My boys know that I love them. They know when I’m frustrated just as much as they know when I’m cuddling with them. They know when I’m looking at my cellphone just as much as when they see me preparing their dinner. They know it when I’m scrubbing the bathroom and can’t play just as much as when I’ve got them both in my lap and I’m reading them a book. They know it when I choose to write an e-mail to a friend just as much as when we take a special field trip to the Public Garden. I cannot and refuse to feel guilty for being a woman and being a mother. I know that my sons have a rich life, filled with every love and need that they may have. Along the way, they are getting a lot of wants, too. They don’t live in want of a more devoted mother. When my sons are in their 20s or 30s, I know that they may look back and say “sometimes, mom was distracted by her computer.” I hope that they will then remember the trips to the park, of the favorite book that I read just right, or dancing in the rain, or getting muddy on a rainy day. I can do that and still be hands-on and plugged in.
I get it: This time goes quickly. These seconds with our children are precious. I understand that more than most. I understand that being home with my children is a privilege.

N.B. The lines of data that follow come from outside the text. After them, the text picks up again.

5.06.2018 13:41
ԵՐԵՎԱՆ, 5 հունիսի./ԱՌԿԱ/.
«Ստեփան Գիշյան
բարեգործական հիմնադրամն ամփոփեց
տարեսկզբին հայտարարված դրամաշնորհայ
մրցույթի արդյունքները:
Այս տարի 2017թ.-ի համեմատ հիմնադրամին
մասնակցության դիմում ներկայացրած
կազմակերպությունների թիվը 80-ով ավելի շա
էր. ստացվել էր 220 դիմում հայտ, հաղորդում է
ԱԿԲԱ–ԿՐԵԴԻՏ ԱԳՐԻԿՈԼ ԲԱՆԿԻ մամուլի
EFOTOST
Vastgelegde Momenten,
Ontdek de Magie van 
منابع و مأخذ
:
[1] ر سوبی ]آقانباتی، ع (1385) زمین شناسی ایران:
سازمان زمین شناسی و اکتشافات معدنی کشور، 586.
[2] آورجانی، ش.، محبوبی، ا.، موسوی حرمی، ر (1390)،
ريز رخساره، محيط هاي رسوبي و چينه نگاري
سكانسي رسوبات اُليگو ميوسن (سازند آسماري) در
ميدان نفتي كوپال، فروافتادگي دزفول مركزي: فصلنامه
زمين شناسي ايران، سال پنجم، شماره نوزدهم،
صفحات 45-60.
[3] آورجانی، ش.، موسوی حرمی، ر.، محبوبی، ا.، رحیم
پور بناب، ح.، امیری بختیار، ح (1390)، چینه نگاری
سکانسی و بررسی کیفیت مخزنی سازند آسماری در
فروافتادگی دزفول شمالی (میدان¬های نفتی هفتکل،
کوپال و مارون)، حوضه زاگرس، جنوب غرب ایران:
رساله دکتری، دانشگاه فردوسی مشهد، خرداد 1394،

That’s why I’m spending less time worrying about saying the right thing or not yelling too much or all of the other things that we all think “scars” our children. I don’t have time to worry about that because I don’t know when this amazing ride is going to end. If you want to aspire to something, some ideal goal, may I suggest a thought? I try every day to aspire to be the best model of womanhood I can be for my sons. How can I make sure that I embody the best of what represents womanhood every day? I will admit to my mistakes when I make them. I’ll be goofy and funny and happy whenever I can. I’ll show my emotions when it is necessary, and let a tear fall when the situation calls. I’ll be alluring and yet fearsome. I’ll be productive and profound. I’ll be intelligent and inquisitive. I’ll be warm and combative. I’ll be human.
Because I’m more than the sum of my parts, or what my parts brought into the world.
and I’m better when I’m hands on and plugged in.
And my revolution will not be televised, because my revolution has to start within me and of me.